§ **Work to do**: Can you turn every line of the items below into a JSON list of strings, one string per line, with blank lines left out?

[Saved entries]
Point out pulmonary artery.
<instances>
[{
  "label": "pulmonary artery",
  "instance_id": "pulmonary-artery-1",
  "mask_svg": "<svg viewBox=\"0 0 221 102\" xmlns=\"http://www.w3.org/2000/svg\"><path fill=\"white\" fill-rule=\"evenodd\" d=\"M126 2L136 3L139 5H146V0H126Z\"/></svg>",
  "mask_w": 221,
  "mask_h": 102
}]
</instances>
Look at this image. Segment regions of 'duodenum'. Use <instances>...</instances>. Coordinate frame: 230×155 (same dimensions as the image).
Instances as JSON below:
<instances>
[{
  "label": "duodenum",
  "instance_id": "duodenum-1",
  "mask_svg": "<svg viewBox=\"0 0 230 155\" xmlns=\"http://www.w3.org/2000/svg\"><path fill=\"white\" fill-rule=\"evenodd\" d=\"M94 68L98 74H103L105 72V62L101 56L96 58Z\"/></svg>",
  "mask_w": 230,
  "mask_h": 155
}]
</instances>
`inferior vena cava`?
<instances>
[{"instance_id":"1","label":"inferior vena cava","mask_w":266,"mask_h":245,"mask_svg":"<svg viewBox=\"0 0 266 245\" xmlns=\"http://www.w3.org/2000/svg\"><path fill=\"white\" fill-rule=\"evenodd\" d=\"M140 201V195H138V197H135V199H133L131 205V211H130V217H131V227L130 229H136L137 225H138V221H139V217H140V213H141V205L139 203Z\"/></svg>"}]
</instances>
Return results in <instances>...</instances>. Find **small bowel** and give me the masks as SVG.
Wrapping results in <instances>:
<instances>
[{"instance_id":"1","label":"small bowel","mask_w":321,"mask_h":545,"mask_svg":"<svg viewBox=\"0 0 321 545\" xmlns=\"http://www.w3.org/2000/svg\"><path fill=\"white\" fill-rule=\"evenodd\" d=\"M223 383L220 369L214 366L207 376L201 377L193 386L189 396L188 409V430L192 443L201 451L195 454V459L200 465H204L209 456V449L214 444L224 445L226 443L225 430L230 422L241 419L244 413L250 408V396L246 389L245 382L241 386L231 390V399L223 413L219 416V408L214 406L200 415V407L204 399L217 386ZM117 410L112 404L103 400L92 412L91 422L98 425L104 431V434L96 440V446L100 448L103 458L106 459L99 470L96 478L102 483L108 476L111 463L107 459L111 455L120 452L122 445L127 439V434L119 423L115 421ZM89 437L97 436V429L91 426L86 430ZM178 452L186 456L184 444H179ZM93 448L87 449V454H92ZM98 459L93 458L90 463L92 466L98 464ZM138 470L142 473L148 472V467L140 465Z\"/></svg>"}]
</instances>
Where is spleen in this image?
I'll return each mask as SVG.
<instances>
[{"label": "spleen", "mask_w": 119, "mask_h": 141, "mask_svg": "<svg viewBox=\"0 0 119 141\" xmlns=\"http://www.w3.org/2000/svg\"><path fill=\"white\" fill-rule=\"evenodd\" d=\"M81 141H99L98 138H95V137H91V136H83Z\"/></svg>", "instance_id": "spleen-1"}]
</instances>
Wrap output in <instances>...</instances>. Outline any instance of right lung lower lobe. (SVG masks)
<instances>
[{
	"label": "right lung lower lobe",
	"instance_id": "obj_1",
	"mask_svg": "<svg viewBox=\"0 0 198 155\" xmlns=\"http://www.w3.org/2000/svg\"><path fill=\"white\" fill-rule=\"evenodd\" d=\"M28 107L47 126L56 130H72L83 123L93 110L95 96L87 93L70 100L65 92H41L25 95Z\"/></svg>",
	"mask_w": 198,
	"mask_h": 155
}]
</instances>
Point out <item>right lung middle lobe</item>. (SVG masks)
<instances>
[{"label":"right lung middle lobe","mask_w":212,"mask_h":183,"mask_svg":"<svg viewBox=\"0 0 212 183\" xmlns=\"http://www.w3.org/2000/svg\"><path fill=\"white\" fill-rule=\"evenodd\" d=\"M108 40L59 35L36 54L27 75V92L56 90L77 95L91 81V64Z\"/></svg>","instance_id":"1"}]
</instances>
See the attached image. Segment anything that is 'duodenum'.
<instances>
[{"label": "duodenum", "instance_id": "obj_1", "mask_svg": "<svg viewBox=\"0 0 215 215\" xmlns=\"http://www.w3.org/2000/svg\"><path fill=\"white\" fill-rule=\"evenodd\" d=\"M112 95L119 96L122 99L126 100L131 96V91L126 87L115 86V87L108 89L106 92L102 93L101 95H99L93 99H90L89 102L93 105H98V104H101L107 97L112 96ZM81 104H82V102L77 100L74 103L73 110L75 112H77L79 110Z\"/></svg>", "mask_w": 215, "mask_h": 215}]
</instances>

§ **Output for this exercise**:
[
  "Point out pulmonary artery.",
  "<instances>",
  "[{",
  "  \"label\": \"pulmonary artery\",",
  "  \"instance_id\": \"pulmonary-artery-1\",",
  "  \"mask_svg\": \"<svg viewBox=\\\"0 0 221 102\\\" xmlns=\\\"http://www.w3.org/2000/svg\\\"><path fill=\\\"white\\\" fill-rule=\\\"evenodd\\\" d=\\\"M126 2L136 3L139 5H146V0H126Z\\\"/></svg>\",",
  "  \"mask_w\": 221,",
  "  \"mask_h\": 102",
  "}]",
  "</instances>",
  "Look at this image. Segment regions of 'duodenum'. Use <instances>...</instances>. Coordinate frame: 230×155 (same dimensions as the image).",
  "Instances as JSON below:",
  "<instances>",
  "[{",
  "  \"label\": \"duodenum\",",
  "  \"instance_id\": \"duodenum-1\",",
  "  \"mask_svg\": \"<svg viewBox=\\\"0 0 230 155\\\" xmlns=\\\"http://www.w3.org/2000/svg\\\"><path fill=\\\"white\\\" fill-rule=\\\"evenodd\\\" d=\\\"M94 68L98 74H103L105 72V62L101 56L96 58Z\\\"/></svg>\",",
  "  \"mask_w\": 230,",
  "  \"mask_h\": 155",
  "}]",
  "</instances>",
  "`inferior vena cava`?",
  "<instances>",
  "[{\"instance_id\":\"1\",\"label\":\"inferior vena cava\",\"mask_w\":266,\"mask_h\":245,\"mask_svg\":\"<svg viewBox=\\\"0 0 266 245\\\" xmlns=\\\"http://www.w3.org/2000/svg\\\"><path fill=\\\"white\\\" fill-rule=\\\"evenodd\\\" d=\\\"M140 201V195H138V197H135V199H133L131 205V211H130V217H131V227L130 229H136L137 225H138V221H139V217H140V213H141V205L139 203Z\\\"/></svg>\"}]",
  "</instances>",
  "Return results in <instances>...</instances>. Find **small bowel** and give me the masks as SVG.",
  "Wrapping results in <instances>:",
  "<instances>",
  "[{\"instance_id\":\"1\",\"label\":\"small bowel\",\"mask_w\":321,\"mask_h\":545,\"mask_svg\":\"<svg viewBox=\\\"0 0 321 545\\\" xmlns=\\\"http://www.w3.org/2000/svg\\\"><path fill=\\\"white\\\" fill-rule=\\\"evenodd\\\" d=\\\"M223 383L220 369L214 366L207 376L201 377L193 386L189 396L188 409V430L192 443L201 451L195 454V459L200 465H204L209 456V449L214 444L224 445L226 443L225 430L230 422L241 419L244 413L250 408V396L246 389L245 382L241 386L231 390V399L223 413L219 416V408L214 406L200 415V407L204 399L217 386ZM117 410L112 404L103 400L92 412L91 422L98 425L104 431V434L96 440V446L100 448L103 458L106 459L99 470L96 478L102 483L108 476L111 463L107 459L111 455L120 452L122 445L127 439V434L119 423L115 421ZM89 437L97 436V429L91 426L86 430ZM178 452L186 456L184 444H179ZM93 448L87 449V454H92ZM98 459L93 458L90 463L92 466L98 464ZM138 470L142 473L148 472V467L140 465Z\\\"/></svg>\"}]",
  "</instances>",
  "Where is spleen in this image?",
  "I'll return each mask as SVG.",
  "<instances>",
  "[{\"label\": \"spleen\", \"mask_w\": 119, \"mask_h\": 141, \"mask_svg\": \"<svg viewBox=\\\"0 0 119 141\\\" xmlns=\\\"http://www.w3.org/2000/svg\\\"><path fill=\\\"white\\\" fill-rule=\\\"evenodd\\\" d=\\\"M81 141H99L98 138H95V137H91V136H83Z\\\"/></svg>\", \"instance_id\": \"spleen-1\"}]",
  "</instances>",
  "Wrap output in <instances>...</instances>. Outline any instance of right lung lower lobe. (SVG masks)",
  "<instances>",
  "[{",
  "\t\"label\": \"right lung lower lobe\",",
  "\t\"instance_id\": \"obj_1\",",
  "\t\"mask_svg\": \"<svg viewBox=\\\"0 0 198 155\\\" xmlns=\\\"http://www.w3.org/2000/svg\\\"><path fill=\\\"white\\\" fill-rule=\\\"evenodd\\\" d=\\\"M28 107L47 126L56 130H72L83 123L93 110L95 96L87 93L70 100L65 92H41L25 95Z\\\"/></svg>\",",
  "\t\"mask_w\": 198,",
  "\t\"mask_h\": 155",
  "}]",
  "</instances>",
  "Point out <item>right lung middle lobe</item>. (SVG masks)",
  "<instances>",
  "[{\"label\":\"right lung middle lobe\",\"mask_w\":212,\"mask_h\":183,\"mask_svg\":\"<svg viewBox=\\\"0 0 212 183\\\" xmlns=\\\"http://www.w3.org/2000/svg\\\"><path fill=\\\"white\\\" fill-rule=\\\"evenodd\\\" d=\\\"M108 40L59 35L36 54L27 75V92L56 90L77 95L91 81V64Z\\\"/></svg>\",\"instance_id\":\"1\"}]",
  "</instances>",
  "See the attached image. Segment anything that is 'duodenum'.",
  "<instances>",
  "[{\"label\": \"duodenum\", \"instance_id\": \"obj_1\", \"mask_svg\": \"<svg viewBox=\\\"0 0 215 215\\\" xmlns=\\\"http://www.w3.org/2000/svg\\\"><path fill=\\\"white\\\" fill-rule=\\\"evenodd\\\" d=\\\"M112 95L119 96L122 99L126 100L131 96V91L126 87L115 86V87L108 89L106 92L102 93L101 95H99L93 99H90L89 102L93 105H98V104H101L107 97L112 96ZM81 104H82V102L77 100L74 103L73 110L75 112H77L79 110Z\\\"/></svg>\", \"mask_w\": 215, \"mask_h\": 215}]",
  "</instances>"
]